What if this also applied to presentations?
Every time we take the stage or open a slide deck, we face a similar challenge: to tell something that holds multiple layers. To surface nuance. To manage the tension between goals, messages and perceptions.
Then the classic advice shows up:
“Be clear. Simplify. Choose one thing to say.”
And so, we often cut away important parts. To avoid “confusion.” To avoid seeming weak or contradictory. To uphold that linear coherence we were taught to strive for.
But what if there was another way? A way to embrace two opposing truths, without putting them on the same plane, by managing the moment in which they are observed?
🎤 A Concrete Example
Let’s say you’re giving a presentation to an internal team. Your goal is to communicate:
On one hand, the excellent results achieved in recent months;
On the other hand, the need to change strategy is because the market is shifting.
Two truths. One reinforces. The other transforms. If you present them simultaneously, you risk resistance or confusion:
“If things are going well, why change?”
But if you construct your narrative sequentially, here’s what happens:
Opening: celebrate the results, share data, generate pride and confidence
Transition: introduce external context, weak signals, emerging trends
Turning point: show how current success might become a limit if you don’t evolve
Closing: open up the space for change, starting from what already works
In this way, the first truth prepares the ground for the second. And the second doesn’t negate, but it expands the first.

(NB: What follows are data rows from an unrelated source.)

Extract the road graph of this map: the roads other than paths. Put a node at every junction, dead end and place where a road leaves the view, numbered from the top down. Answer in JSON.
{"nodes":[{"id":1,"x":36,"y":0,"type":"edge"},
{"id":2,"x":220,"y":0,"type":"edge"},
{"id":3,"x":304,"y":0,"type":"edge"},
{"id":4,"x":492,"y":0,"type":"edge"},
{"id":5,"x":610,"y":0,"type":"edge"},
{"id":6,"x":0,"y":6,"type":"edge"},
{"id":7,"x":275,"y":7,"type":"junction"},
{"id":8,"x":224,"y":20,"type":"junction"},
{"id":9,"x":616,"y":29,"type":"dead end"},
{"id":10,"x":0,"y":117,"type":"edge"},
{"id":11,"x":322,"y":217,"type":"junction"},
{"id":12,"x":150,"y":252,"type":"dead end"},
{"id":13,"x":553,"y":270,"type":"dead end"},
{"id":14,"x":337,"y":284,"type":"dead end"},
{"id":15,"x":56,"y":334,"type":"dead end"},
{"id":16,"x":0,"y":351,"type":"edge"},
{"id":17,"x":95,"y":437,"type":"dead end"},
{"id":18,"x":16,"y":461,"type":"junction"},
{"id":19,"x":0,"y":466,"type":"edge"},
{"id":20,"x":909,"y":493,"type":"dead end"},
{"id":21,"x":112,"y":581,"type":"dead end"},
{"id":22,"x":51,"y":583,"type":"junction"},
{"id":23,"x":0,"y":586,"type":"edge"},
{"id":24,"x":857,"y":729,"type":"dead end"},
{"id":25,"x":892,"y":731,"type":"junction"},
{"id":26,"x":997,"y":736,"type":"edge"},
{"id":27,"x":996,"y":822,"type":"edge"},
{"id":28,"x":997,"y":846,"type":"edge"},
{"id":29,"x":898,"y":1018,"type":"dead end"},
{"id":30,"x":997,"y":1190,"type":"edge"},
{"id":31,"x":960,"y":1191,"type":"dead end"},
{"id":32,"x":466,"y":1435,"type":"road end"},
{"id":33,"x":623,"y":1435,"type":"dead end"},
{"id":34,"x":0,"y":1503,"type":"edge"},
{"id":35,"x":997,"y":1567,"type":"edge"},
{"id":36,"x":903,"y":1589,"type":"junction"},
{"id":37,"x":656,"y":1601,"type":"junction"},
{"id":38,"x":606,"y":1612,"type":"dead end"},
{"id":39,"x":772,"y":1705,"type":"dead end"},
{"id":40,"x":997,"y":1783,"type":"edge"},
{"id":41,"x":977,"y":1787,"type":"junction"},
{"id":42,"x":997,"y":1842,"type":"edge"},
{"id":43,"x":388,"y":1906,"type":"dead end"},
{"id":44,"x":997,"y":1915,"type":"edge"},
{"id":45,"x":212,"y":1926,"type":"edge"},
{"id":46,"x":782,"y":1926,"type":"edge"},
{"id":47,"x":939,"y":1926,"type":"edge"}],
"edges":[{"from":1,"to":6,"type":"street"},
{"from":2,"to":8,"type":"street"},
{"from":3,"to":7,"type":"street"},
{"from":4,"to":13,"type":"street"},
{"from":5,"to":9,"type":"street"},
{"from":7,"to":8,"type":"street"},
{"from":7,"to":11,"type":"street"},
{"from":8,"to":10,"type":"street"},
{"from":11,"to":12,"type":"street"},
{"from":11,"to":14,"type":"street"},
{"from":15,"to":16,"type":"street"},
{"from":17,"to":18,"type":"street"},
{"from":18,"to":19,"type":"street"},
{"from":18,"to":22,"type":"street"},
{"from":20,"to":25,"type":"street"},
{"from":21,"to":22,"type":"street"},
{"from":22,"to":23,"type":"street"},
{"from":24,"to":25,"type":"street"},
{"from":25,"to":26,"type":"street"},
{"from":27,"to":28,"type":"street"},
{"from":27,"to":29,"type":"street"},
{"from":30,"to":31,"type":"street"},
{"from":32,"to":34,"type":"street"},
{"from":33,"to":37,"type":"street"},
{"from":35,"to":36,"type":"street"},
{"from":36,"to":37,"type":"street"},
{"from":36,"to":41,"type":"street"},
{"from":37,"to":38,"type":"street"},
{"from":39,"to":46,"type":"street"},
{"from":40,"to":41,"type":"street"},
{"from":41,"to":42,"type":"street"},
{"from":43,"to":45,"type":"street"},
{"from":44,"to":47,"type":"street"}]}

The point is not to choose. It’s to orchestrate.
In a strategic presentation or pitch, you can:
Start with what’s familiar and reassuring;
Gradually introduce what’s changing;
Open the door to a new perspective;
And only then, bring in the second truth.
With respect. With rhythm. With listening.
🧭 Practical exercise: Two truths in tension: What is vs What could be
✨ Inspired by Nancy Duarte’s “What is / What could be” framework, this exercise helps you design presentations that give space to two truths without creating confusion, but instead, guidance.
1. Split a sheet or slide into two columns. Label them:
Column A: What is (current, reassuring truth)
Column B: What Could Be (transformational, maybe uncomfortable truth)
2. Write three short, simple statements in each column that reflect your audience’s perspective. Example:
A → We’ve always done it this way / Our system works / Clients trust us
B → The market is changing / Needs are evolving / There’s room to innovate
3. Design your narrative flow by alternating the two truths. Think of the slides as frames in motion:
Start with A;
Introduce signals that A isn’t enough;
Bring in B;
Let B take the lead;
Show what happens when A and B meet.
4. Respect the uncertainty principle. Don’t reveal everything at once. Let the audience discover the second truth. Don’t layer it but lead them there.
💡 Applied Example
🧩 Presentation for a leading insurance company:
Truth A: “We are a benchmark for stability and reliability.”
Truth B: “But customers under 35 don’t see us as relevant.”
🧩 Narrative structure:
Slide 1–2: historical data and loyalty indicators;
Slide 3: market insight showing low engagement from younger demographics;
Slide 4: qualitative insight from interviews;
Slide 5: proposal for new tone of voice, touchpoints, service design;
Slide 6: “How can we innovate without losing what makes us solid?”.
🎯 In this way, you don’t have to sacrifice anything: you tell the whole truth without overwhelming. You choose the right time for each part. And you build presentations that are more honest, more powerful, more human.
🎬 In Conclusion
Heisenberg’s Uncertainty Principle teaches us something profound: not everything that’s true can be shown at the same time. But if we learn to pause, to build sequences instead of snapshots… Then we can tell the world as it really is: multifaceted, alive, and human.
And maybe that’s the kind of coherence we need today. One that doesn’t oversimplify, but that honours complexity without fear.
This article is part of Quantum Presentations: a series exploring how ideas from quantum physics can elevate storytelling, communication, and presentation design.